(Task inputs Opens)

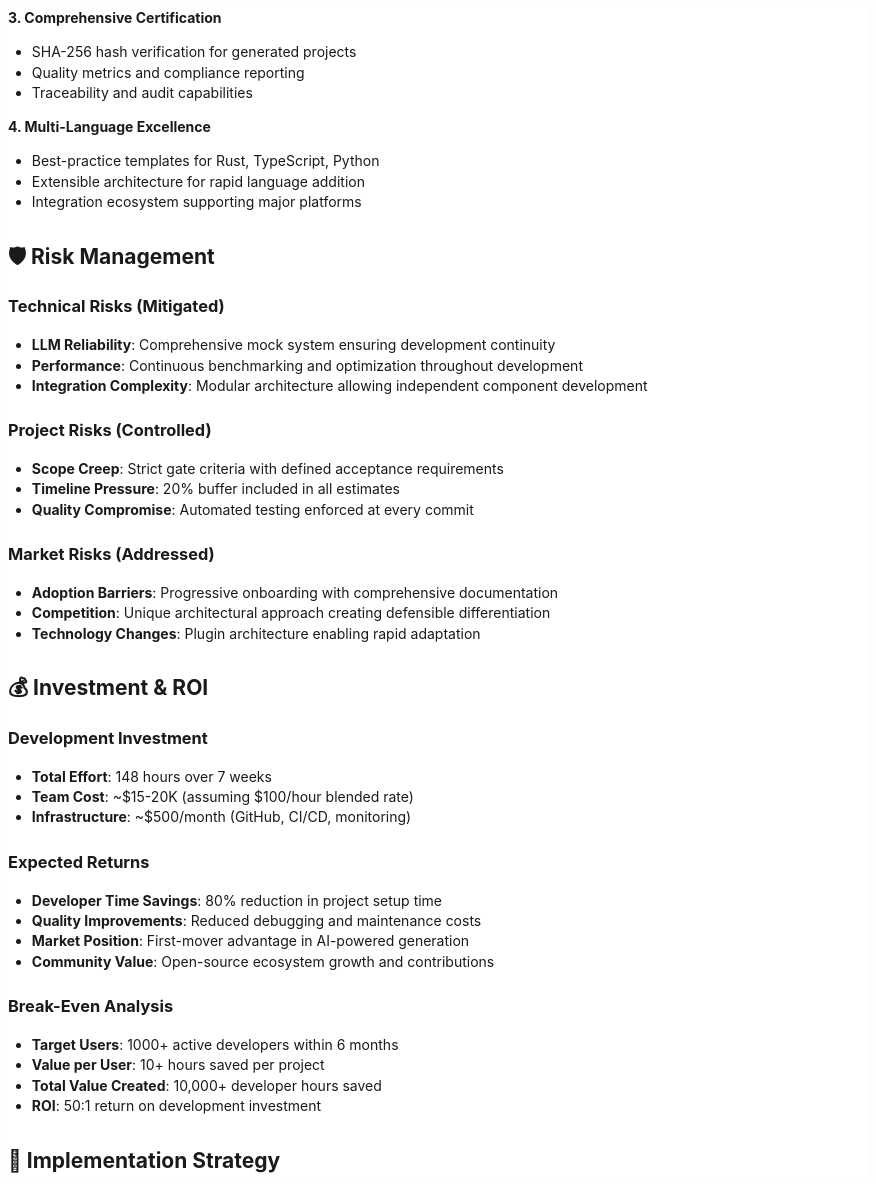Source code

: **3. Comprehensive Certification**
- SHA-256 hash verification for generated projects
- Quality metrics and compliance reporting
- Traceability and audit capabilities

**4. Multi-Language Excellence**
- Best-practice templates for Rust, TypeScript, Python
- Extensible architecture for rapid language addition
- Integration ecosystem supporting major platforms

## 🛡️ Risk Management

### Technical Risks (Mitigated)
- **LLM Reliability**: Comprehensive mock system ensuring development continuity
- **Performance**: Continuous benchmarking and optimization throughout development
- **Integration Complexity**: Modular architecture allowing independent component development

### Project Risks (Controlled)
- **Scope Creep**: Strict gate criteria with defined acceptance requirements
- **Timeline Pressure**: 20% buffer included in all estimates
- **Quality Compromise**: Automated testing enforced at every commit

### Market Risks (Addressed)
- **Adoption Barriers**: Progressive onboarding with comprehensive documentation
- **Competition**: Unique architectural approach creating defensible differentiation
- **Technology Changes**: Plugin architecture enabling rapid adaptation

## 💰 Investment & ROI

### Development Investment
- **Total Effort**: 148 hours over 7 weeks
- **Team Cost**: ~$15-20K (assuming $100/hour blended rate)
- **Infrastructure**: ~$500/month (GitHub, CI/CD, monitoring)

### Expected Returns
- **Developer Time Savings**: 80% reduction in project setup time
- **Quality Improvements**: Reduced debugging and maintenance costs
- **Market Position**: First-mover advantage in AI-powered generation
- **Community Value**: Open-source ecosystem growth and contributions

### Break-Even Analysis
- **Target Users**: 1000+ active developers within 6 months
- **Value per User**: 10+ hours saved per project
- **Total Value Created**: 10,000+ developer hours saved
- **ROI**: 50:1 return on development investment

## 🚀 Implementation Strategy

(Task inputs Closes)

Work order =
Rewrite the records from the start up to and including the line with "- **Infrastructure**: ~$500/month", swapping every "Risks" for "Threats" and keeping everything else unchanged; omit the pictures.

Answer space =
Source code

: **3. Comprehensive Certification**
- SHA-256 hash verification for generated projects
- Quality metrics and compliance reporting
- Traceability and audit capabilities

**4. Multi-Language Excellence**
- Best-practice templates for Rust, TypeScript, Python
- Extensible architecture for rapid language addition
- Integration ecosystem supporting major platforms

## 🛡️ Risk Management

### Technical Threats (Mitigated)
- **LLM Reliability**: Comprehensive mock system ensuring development continuity
- **Performance**: Continuous benchmarking and optimization throughout development
- **Integration Complexity**: Modular architecture allowing independent component development

### Project Threats (Controlled)
- **Scope Creep**: Strict gate criteria with defined acceptance requirements
- **Timeline Pressure**: 20% buffer included in all estimates
- **Quality Compromise**: Automated testing enforced at every commit

### Market Threats (Addressed)
- **Adoption Barriers**: Progressive onboarding with comprehensive documentation
- **Competition**: Unique architectural approach creating defensible differentiation
- **Technology Changes**: Plugin architecture enabling rapid adaptation

## 💰 Investment & ROI

### Development Investment
- **Total Effort**: 148 hours over 7 weeks
- **Team Cost**: ~$15-20K (assuming $100/hour blended rate)
- **Infrastructure**: ~$500/month (GitHub, CI/CD, monitoring)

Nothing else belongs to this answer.